● Try it
Write out, exactly and only, the lines that run from the top of the records to the line with "keyboard [456,419,513,442] ->". Include both ends; exclude pictures.

START Available data

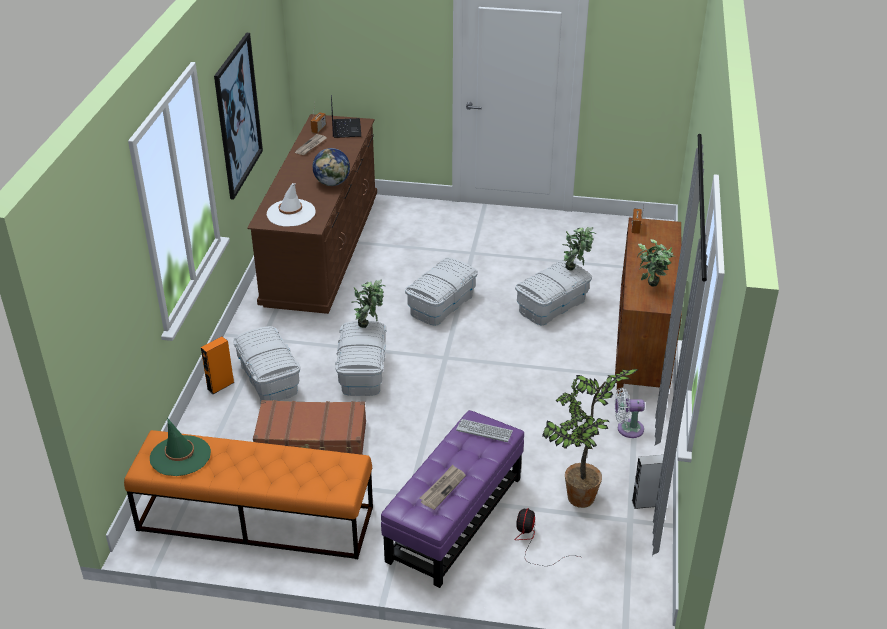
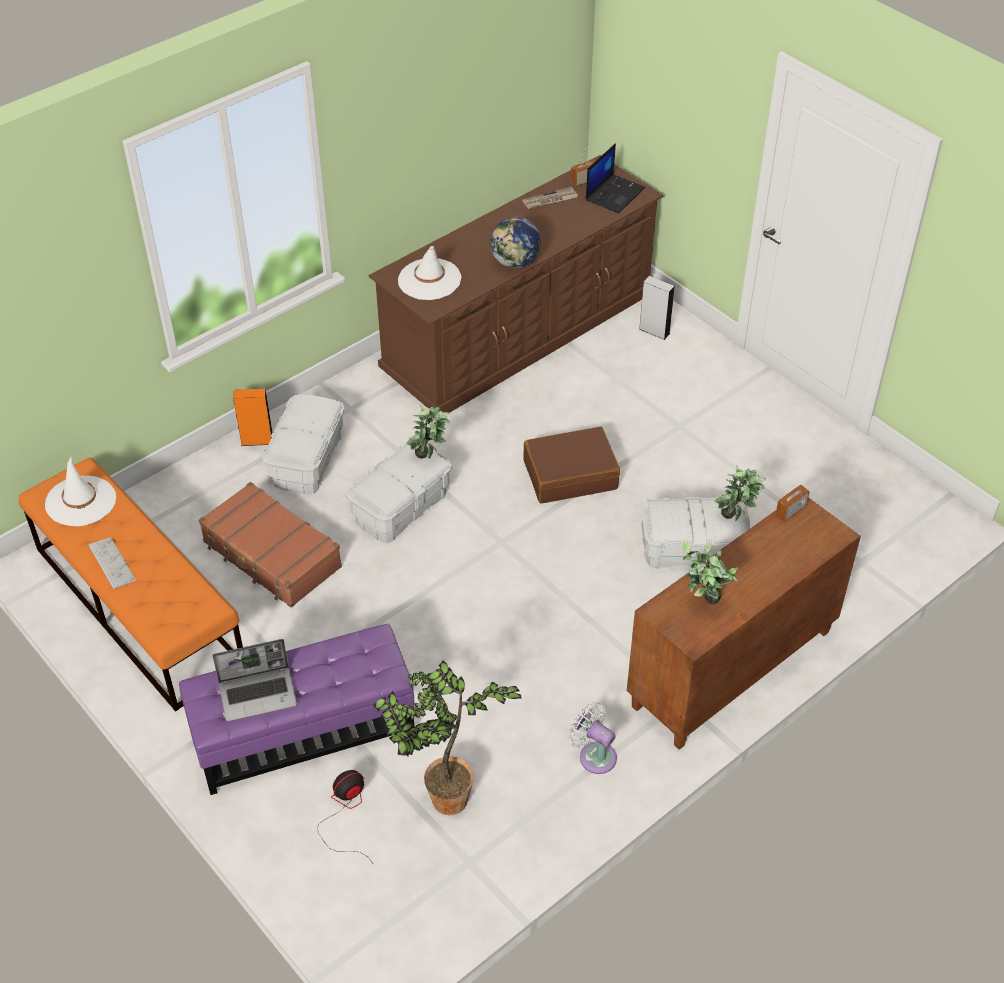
camera: 40 degrees right, 10 degrees up
green hat [150,418,211,476] -> white hat [45,457,116,526]
picture [214,33,263,200] -> none
white storage box [405,257,478,326] -> brown suitcase [523,427,620,504]
newspaper [419,465,466,510] -> laptop [212,639,297,722]
keyboard [456,419,513,442] -> keyboard moved to [89,537,136,589]
grey speaker [632,455,664,509] -> grey speaker moved to [639,276,675,340]

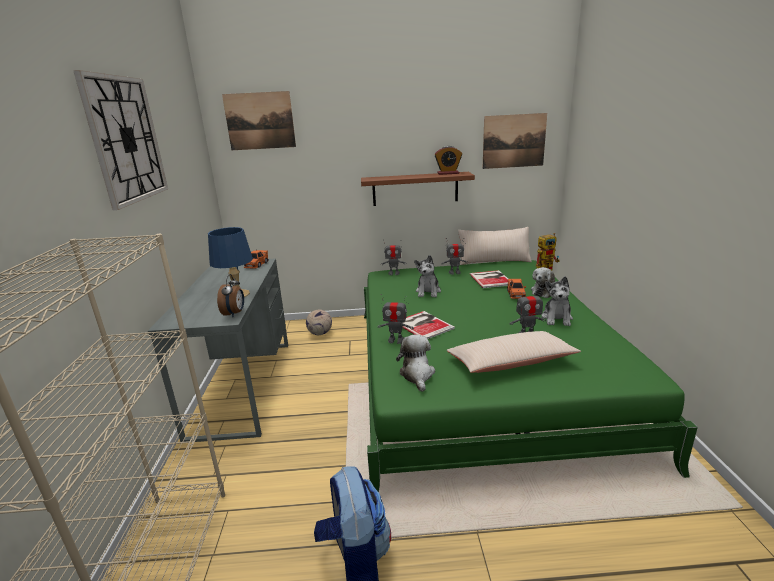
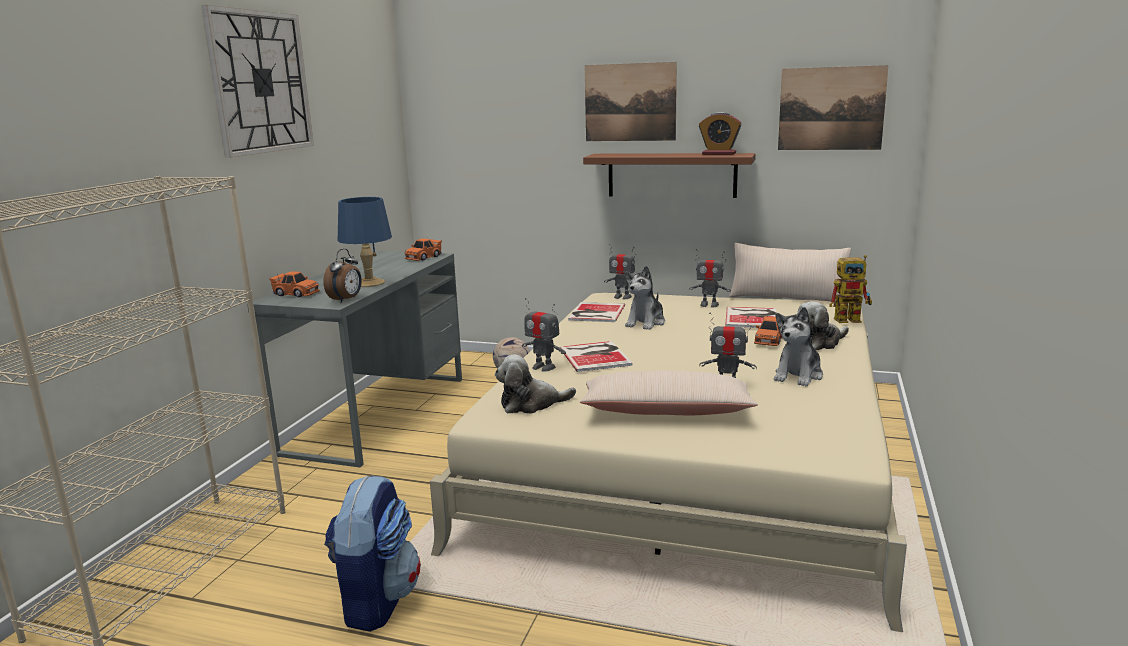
camera: 20 degrees right, 5 degrees down
picture [222,91,296,150] -> picture moved to [585,62,677,141]
green bed [364,260,698,492] -> beige bed [430,293,907,632]
plush toy [396,335,435,392] -> plush toy turned 120 degrees counterclockwise [495,355,576,414]
none -> orange toy car [269,271,320,297]
none -> book [568,302,625,322]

END Available data

● Response to the task
camera: 40 degrees right, 10 degrees up
green hat [150,418,211,476] -> white hat [45,457,116,526]
picture [214,33,263,200] -> none
white storage box [405,257,478,326] -> brown suitcase [523,427,620,504]
newspaper [419,465,466,510] -> laptop [212,639,297,722]
keyboard [456,419,513,442] -> keyboard moved to [89,537,136,589]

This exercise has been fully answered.